LÜBECK Gebratene Hühner und Stare, geröstetes Schafsfleisch, gesottener Stör, Wildbret und kalter Rinderbraten, Gebäck, Käse, Früchte, Most, Wein und lübisches Bier. So üppig klingt der Speiseplan. Die Vertreter aus 21 Städten lassen es sich gut gehen beim Hansetag anno 1518. Vor dem Lübecker Rathaus herrscht Volksfeststimmung. Trompeter, Fiedler, Flötenspieler und Gaukler heißen die Kaufleute willkommen. Fast vier Wochen lang werden sie diskutieren, streiten, schließlich Lösungen finden und Beschlüsse fassen, um ihre Waren zukünftig noch rentabler zu vermarkten und zu verkaufen. Im extra für diese Zusammenkünfte eingerichteten Hansesaal sitzen die Delegierten auf fein geschnitztem Gestühl. Über ihren Köpfen flackern Kerzen auf geschmiedeten runden Leuchtern.
Im 12. Jahrhundert waren es zunächst einzelne niederdeutsche Fernhändler, die über holprige Straßen, ungezähmte Flüsse und durch Meere, die durch keinerlei Seezeichen erschlossen waren, reisten. Sie trugen Rüstungen und waren schwer bewaffnet. Zum Schutz vor Räubern und Piraten bildeten sie Fahrtgemeinschaften und schlossen sich schließlich in der Hanse zusammen, um auch ihre wirtschaftlichen Interessen besser vertreten zu können. Seit sechs Jahren kann man die komplexe Geschichte dieses Handelsbündnisses im Europäischen Hansemuseum in Lübeck erkunden. „Ein Gründungsdatum gibt es nicht“, erzählt Museumdirektorin Felicia Sternfeld: „Die Hanse blieb ein loses Bündnis, dem im Laufe der Jahrhunderte 200 Städte
angehörten. 500 Jahre hielt dieses Netzwerk für den Handel im Norden Europas bis in die Küstenstädte am Mittelmeer.“Von den jeweiligen Herrschern erhielten die Händler Privilegien. Dies waren Zollvergünstigungen oder die Erlaubnis, Niederlassungen, die Kontore, zu gründen.
Vier große Auslandskontore in Russland, Flandern, England und Norwegen bilden die Pfeiler der Ausstellung: Am Ufer der Newa liegen schwer beladene Koggen mit Silber, Kupfer, Heringen, Salz und Tuch. Alles ist in Ballen verschnürt oder in Fässern verstaut. Fässer waren die Container des Mittelalters.

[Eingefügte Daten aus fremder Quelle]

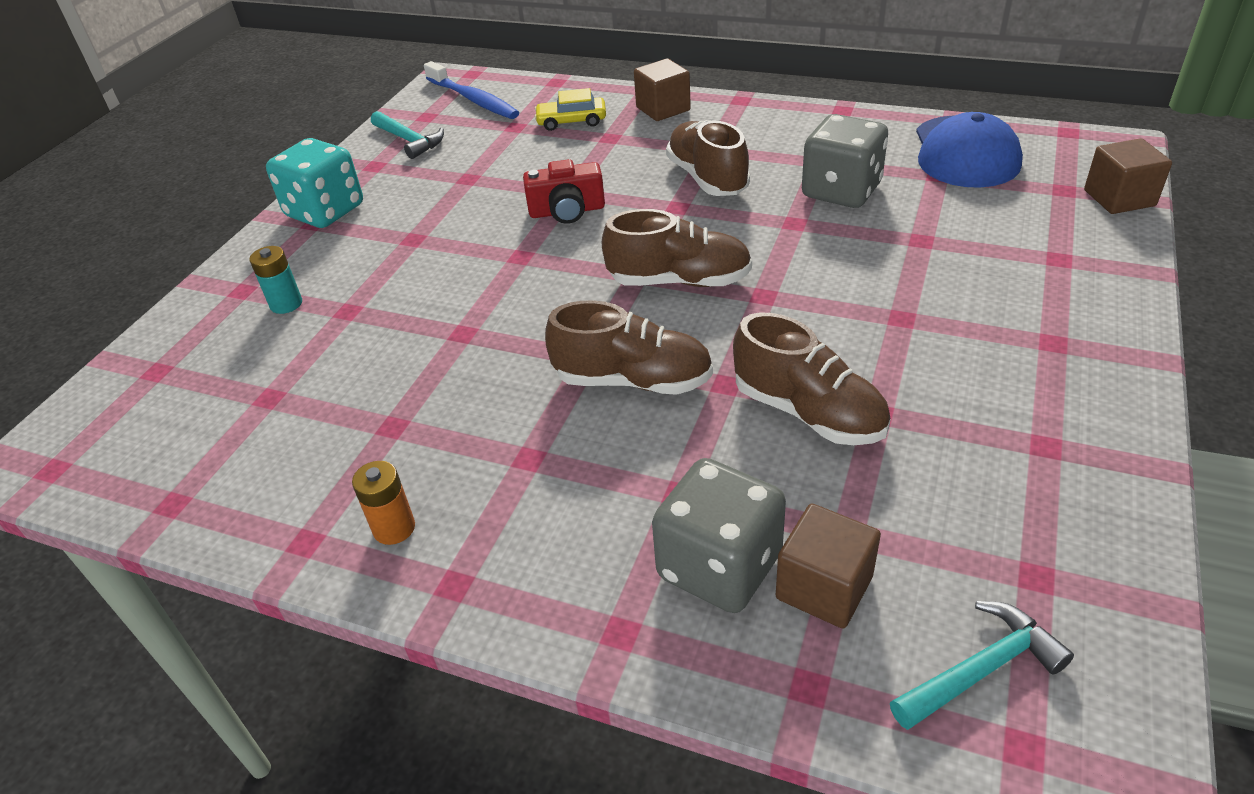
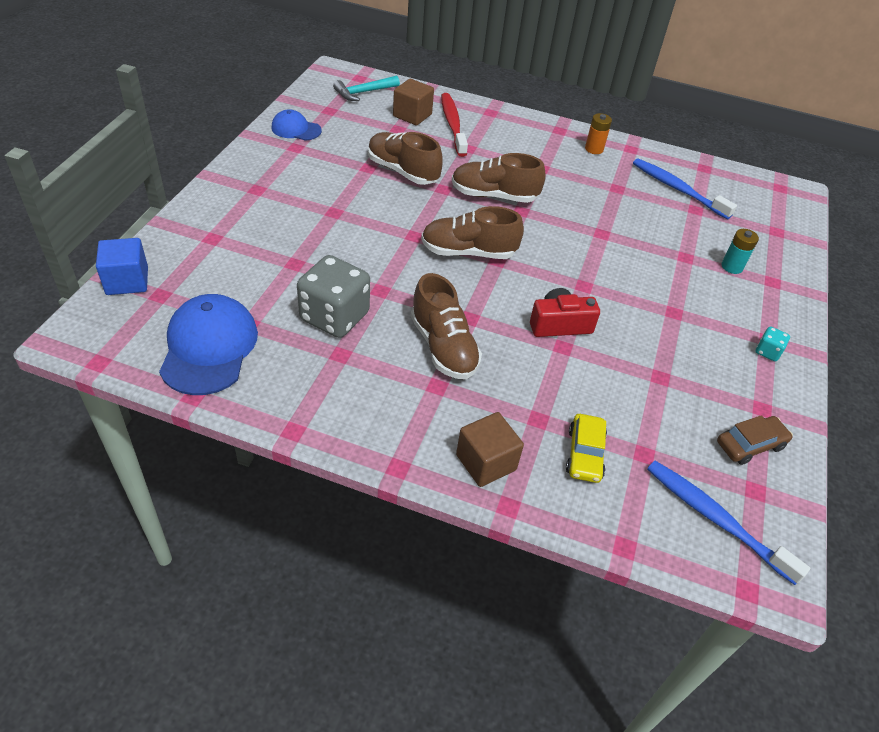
camera: 170 degrees right, 5 degrees up
(272, 438) = (677, 189): none -> blue toothbrush
(325, 211) = (767, 352): turquoise dice -> turquoise dice, size x0.44
(409, 140) = (750, 445): turquoise hammer -> brown car
(571, 121) = (584, 454): yellow car -> yellow car turned 105 degrees clockwise
(719, 566) = (452, 124): grey dice -> red toothbrush
(1077, 497) = (296, 129): none -> blue cap
(1119, 198) = (127, 281): brown cube -> blue cube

Nowgorod in Russland ist das Ziel der Männer. Im „Peterhof“tauschen sie ihre Waren gegen Pelze, Bienenwachs und Honig. In der „Oude Halle“am Groten Markt in Brügge stapeln sich bunte Tuche, edle Pelze, Rüstungen, Messinggeschirr und allerlei Gewürze. Im „Stallhof“am Themse-Ufer in London laufen überlebensgroße Porträts einiger Kaufleute über die Museumswände. In der „Tyske Bryggen“im norwegischen Bergen türmt sich die Fastenspeise Stockfisch.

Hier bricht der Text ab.